6-10-2023 (HANOI) A dire warning from a leading expert has brought attention to the dwindling sand reserves in Vietnam’s Mekong Delta, forecasting a potential depletion by 2035. The continued sand-mining activities and hydropower dams along the Mekong River are endangering the “rice bowl” region, posing severe threats to its people, agriculture, and the economy.
The Mekong Delta, renowned for its biodiversity, is where the Mekong River flows into the South China Sea, sustaining the livelihoods of tens of millions of people. However, the construction of hydropower dams upstream on the Mekong has disrupted the flow of sand downstream, a critical element for the delta’s sustainability.
A major report by the World Wide Fund for Nature (WWF) underscores the significance of the problem. The booming construction sector in Vietnam is rapidly depleting sand resources, with an extraction rate of 35-55 million cubic meters annually. According to the “Sand Budget for Viet Nam Mekong Delta” report, at this rate, the “exploitable stock under the riverbed… can only last as far as a decade.”
Co-author of the report, Sepehr Eslami, explained that if sand reserves are exhausted, there would be a 10 percent increase in areas affected by salt intrusion.
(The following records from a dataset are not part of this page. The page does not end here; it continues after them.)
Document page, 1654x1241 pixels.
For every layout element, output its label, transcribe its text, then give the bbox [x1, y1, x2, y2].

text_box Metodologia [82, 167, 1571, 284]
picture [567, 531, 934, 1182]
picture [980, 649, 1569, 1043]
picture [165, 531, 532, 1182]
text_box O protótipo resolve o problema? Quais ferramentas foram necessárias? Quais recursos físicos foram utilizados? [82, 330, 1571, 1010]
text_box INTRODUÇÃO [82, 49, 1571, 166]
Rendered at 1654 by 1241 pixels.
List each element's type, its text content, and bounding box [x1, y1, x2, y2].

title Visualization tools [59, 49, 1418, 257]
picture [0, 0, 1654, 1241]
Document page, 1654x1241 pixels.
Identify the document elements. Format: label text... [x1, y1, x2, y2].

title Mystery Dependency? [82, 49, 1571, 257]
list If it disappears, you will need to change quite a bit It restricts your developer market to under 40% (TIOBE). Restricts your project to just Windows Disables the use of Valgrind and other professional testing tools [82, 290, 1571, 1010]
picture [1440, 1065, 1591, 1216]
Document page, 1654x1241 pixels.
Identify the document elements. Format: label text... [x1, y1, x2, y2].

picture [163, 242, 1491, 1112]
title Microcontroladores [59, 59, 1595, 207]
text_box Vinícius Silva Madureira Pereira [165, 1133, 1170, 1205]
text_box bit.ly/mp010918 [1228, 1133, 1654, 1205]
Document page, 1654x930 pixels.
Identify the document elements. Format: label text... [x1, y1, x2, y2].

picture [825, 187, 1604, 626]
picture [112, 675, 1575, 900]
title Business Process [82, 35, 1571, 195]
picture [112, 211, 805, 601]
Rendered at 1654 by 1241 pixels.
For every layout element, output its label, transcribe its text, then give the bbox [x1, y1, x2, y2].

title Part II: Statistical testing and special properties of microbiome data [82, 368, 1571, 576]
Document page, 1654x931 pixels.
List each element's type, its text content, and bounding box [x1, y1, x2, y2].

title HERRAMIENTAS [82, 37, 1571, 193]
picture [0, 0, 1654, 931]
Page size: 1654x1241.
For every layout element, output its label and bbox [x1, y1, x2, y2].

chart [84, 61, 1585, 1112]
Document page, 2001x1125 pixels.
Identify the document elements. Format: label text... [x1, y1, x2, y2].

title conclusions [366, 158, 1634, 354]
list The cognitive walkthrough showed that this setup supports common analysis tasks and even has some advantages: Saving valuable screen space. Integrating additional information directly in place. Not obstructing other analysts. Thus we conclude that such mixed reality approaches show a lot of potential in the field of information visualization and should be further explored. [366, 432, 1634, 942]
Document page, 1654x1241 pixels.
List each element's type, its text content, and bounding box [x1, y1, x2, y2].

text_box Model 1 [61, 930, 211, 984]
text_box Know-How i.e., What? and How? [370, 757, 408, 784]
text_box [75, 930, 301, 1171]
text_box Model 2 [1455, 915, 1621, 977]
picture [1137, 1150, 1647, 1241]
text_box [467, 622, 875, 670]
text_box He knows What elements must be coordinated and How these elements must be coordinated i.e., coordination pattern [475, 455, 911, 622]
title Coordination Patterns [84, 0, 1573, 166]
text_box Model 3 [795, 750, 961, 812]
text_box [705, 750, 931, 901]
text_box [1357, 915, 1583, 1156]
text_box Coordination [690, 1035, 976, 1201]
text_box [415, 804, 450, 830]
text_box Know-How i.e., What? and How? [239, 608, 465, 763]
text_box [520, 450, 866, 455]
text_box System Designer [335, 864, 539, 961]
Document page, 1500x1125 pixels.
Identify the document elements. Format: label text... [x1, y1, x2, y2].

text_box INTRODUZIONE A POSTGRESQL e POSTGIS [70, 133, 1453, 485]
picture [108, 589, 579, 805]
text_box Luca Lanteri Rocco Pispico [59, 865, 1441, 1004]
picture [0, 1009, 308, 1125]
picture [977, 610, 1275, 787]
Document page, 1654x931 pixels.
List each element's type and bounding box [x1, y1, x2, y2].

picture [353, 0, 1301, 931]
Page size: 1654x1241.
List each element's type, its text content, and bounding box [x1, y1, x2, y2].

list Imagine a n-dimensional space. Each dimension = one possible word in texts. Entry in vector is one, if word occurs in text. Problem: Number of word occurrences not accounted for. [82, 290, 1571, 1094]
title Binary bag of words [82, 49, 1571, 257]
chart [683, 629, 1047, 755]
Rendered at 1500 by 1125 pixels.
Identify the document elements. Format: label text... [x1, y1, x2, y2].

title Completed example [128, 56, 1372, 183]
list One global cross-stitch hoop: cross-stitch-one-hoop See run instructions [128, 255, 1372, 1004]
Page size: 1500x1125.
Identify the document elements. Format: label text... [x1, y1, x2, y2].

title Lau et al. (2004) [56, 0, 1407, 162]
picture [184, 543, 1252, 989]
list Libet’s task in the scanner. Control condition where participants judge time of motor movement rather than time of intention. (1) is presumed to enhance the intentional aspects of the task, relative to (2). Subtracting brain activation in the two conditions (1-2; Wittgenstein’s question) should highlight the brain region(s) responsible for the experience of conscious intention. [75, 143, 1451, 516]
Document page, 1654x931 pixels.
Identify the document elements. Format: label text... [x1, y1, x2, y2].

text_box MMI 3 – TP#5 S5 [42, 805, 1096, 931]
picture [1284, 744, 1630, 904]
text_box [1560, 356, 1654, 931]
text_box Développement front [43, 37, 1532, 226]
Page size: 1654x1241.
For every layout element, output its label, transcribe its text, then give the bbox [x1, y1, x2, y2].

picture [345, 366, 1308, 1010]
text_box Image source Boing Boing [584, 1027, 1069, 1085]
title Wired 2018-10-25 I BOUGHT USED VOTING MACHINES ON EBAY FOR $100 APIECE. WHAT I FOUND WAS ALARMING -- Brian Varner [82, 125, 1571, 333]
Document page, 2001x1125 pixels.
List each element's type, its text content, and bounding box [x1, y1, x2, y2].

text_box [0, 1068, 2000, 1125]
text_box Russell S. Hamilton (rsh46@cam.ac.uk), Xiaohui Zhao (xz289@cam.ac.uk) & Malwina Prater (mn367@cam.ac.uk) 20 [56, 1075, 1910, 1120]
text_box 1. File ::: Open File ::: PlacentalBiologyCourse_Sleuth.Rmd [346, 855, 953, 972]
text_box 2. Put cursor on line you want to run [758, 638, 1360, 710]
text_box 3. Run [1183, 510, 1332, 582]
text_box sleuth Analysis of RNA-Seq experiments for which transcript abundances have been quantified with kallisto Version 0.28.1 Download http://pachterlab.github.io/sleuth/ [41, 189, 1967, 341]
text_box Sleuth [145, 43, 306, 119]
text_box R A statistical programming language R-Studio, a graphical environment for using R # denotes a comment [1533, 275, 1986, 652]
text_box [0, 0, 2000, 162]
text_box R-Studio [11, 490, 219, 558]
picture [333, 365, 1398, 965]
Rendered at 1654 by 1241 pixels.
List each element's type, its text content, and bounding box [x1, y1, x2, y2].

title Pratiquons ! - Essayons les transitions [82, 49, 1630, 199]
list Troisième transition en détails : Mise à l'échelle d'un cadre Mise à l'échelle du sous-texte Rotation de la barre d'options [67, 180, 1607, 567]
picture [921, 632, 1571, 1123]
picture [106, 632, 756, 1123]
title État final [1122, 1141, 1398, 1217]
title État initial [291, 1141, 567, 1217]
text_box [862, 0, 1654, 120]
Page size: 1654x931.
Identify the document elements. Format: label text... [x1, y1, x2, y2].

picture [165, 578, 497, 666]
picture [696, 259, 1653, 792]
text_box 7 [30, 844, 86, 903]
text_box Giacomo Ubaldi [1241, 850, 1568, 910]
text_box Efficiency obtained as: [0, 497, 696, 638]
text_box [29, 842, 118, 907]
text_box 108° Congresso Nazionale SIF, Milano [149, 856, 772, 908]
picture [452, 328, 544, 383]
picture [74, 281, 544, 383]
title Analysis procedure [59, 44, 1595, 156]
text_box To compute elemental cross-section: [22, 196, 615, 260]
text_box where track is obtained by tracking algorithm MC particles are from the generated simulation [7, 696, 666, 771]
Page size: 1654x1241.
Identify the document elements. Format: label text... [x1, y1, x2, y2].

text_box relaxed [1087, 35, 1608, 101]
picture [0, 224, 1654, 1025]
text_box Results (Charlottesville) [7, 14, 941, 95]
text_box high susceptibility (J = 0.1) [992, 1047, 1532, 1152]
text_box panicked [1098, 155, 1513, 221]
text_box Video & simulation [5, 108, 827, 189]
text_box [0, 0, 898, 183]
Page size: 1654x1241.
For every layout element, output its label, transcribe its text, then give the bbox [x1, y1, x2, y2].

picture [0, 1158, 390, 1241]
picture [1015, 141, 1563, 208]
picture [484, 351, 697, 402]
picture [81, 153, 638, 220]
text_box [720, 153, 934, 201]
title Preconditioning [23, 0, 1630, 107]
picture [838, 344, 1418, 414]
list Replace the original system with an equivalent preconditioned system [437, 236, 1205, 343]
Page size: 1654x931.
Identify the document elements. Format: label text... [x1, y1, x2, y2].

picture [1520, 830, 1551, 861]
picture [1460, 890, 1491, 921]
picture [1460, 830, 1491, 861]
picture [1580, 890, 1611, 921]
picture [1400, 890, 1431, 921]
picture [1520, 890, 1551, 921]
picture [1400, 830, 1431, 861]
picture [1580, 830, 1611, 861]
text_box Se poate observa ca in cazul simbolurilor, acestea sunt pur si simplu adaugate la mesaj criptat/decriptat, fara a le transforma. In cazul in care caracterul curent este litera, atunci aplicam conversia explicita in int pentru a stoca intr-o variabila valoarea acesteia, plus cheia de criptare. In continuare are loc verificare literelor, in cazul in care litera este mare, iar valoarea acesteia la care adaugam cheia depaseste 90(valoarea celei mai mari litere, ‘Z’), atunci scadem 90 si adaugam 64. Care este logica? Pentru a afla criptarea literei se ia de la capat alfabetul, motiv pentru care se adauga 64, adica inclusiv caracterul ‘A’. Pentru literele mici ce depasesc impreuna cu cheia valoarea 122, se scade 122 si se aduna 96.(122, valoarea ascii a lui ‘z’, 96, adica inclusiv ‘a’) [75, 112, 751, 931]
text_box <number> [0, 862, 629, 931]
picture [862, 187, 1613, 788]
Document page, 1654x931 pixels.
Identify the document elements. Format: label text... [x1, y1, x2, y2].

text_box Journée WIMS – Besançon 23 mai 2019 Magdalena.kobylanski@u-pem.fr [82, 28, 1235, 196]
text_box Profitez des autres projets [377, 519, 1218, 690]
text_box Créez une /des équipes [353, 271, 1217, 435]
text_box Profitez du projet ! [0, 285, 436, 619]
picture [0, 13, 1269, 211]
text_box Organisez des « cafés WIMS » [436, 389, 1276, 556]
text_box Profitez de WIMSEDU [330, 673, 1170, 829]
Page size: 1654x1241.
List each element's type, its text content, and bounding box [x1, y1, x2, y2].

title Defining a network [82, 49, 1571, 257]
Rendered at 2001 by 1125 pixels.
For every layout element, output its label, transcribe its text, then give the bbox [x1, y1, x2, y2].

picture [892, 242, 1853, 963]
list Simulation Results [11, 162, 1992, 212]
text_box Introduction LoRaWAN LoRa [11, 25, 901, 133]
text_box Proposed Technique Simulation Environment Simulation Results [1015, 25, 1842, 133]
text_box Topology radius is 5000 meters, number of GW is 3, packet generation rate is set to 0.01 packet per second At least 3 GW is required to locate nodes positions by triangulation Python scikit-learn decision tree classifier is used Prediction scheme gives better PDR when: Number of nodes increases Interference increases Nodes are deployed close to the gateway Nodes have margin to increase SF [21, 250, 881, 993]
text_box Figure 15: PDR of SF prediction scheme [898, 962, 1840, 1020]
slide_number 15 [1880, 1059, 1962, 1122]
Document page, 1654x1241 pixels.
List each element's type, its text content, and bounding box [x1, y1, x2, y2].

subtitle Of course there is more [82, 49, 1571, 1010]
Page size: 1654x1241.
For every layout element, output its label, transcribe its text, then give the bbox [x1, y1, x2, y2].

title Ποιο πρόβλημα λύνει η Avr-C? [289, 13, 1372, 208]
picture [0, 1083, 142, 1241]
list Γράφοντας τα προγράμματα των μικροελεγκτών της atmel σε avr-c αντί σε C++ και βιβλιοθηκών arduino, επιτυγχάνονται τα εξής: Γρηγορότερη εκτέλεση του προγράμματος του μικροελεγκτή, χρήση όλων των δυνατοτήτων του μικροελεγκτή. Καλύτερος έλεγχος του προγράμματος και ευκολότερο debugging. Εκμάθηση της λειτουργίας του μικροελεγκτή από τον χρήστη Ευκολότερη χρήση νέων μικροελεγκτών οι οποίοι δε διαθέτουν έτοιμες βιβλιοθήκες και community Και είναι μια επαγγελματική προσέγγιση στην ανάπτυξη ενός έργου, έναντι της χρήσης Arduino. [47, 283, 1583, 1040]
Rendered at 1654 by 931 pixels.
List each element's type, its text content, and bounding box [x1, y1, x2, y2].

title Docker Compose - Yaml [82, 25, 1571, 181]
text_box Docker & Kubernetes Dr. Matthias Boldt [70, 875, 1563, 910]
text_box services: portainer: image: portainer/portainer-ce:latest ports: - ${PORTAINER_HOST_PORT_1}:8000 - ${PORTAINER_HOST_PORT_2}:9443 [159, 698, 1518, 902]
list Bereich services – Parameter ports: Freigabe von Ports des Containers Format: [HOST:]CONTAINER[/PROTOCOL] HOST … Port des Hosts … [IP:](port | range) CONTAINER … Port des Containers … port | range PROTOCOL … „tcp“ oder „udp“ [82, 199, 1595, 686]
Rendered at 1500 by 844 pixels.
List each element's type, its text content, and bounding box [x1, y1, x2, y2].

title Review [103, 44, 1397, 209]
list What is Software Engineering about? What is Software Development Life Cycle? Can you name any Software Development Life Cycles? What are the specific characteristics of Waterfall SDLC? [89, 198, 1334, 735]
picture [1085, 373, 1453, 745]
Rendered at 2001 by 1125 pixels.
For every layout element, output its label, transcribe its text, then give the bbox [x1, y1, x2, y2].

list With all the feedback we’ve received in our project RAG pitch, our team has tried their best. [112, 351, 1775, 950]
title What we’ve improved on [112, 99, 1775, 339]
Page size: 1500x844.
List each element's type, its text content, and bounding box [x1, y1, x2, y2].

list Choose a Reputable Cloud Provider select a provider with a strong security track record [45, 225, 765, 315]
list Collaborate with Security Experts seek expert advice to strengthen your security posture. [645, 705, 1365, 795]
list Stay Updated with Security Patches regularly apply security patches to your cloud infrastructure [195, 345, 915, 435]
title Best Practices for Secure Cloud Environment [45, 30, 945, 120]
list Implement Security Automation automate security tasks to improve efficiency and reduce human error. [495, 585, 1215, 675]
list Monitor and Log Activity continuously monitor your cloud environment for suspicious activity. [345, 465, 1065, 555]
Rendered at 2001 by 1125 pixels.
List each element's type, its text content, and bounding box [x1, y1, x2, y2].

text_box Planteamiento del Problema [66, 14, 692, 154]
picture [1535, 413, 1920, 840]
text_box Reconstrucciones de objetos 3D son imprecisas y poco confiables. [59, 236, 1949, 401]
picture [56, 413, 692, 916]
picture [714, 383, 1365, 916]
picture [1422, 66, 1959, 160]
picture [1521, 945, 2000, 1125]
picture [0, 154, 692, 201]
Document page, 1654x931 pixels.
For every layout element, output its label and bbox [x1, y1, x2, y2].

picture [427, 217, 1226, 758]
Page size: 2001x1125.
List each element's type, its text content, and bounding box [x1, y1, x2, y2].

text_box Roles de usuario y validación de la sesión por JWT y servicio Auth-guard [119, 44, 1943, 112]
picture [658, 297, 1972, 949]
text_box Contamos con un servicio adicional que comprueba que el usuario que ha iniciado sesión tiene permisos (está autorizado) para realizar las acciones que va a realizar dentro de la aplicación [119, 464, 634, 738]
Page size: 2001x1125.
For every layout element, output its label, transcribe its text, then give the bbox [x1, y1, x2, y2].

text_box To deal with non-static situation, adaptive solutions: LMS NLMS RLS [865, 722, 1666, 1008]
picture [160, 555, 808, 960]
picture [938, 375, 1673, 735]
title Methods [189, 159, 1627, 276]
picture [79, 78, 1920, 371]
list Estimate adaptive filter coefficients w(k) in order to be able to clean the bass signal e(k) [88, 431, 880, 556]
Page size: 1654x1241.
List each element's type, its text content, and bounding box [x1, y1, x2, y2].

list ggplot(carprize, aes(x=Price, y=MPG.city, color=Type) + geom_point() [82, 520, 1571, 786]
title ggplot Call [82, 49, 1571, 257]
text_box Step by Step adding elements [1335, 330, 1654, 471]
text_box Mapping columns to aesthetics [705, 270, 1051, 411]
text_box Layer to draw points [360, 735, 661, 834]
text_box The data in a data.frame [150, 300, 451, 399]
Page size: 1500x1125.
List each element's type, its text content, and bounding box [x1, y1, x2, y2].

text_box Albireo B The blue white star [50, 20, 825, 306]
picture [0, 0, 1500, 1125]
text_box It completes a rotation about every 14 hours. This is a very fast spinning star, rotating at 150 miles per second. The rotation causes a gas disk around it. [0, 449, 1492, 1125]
This phenomenon has already inflicted significant damage to rice crops in the freshwater Mekong.
Eslami further emphasized that the depletion of sand would lead to “more river bank erosion and larger tides that lead to more flooding and erosion.” In the context of climate change and the looming threat of rising sea levels, the WWF warns that the shortage of sand presents an existential threat to the Mekong Delta.
The Mekong Delta is one of the world’s most rapidly changing and lowest-lying deltas, with a potential reserve of up to 550 million cubic meters of exploitable sand. However, last year, only four million cubic meters of sand reached the delta, significantly below the average of up to seven million.
The actual volume of sand extraction is likely even higher than reported in the study due to unaccounted mining activities at night, primarily conducted by illegal dredgers.
In a recent incident in August, authorities arrested a senior official in An Giang, a Mekong Delta province, for allegedly accepting bribes of $50,000 from a mining company. The Trung Hau 68 Company was found to have extracted more than 4.7 million cubic meters of sand, despite having a license to extract only a third of that volume.
The consequences of the sand shortage are severe, with people’s homes and businesses vanishing into the sea due to coastal erosion in the Mekong Delta. The Ministry of Agriculture and Rural Development reports nearly 800 erosion spots across a total of 1,134 kilometers of sea and river banks in the Mekong Delta since 2016, further emphasizing the urgency of addressing the sand depletion issue.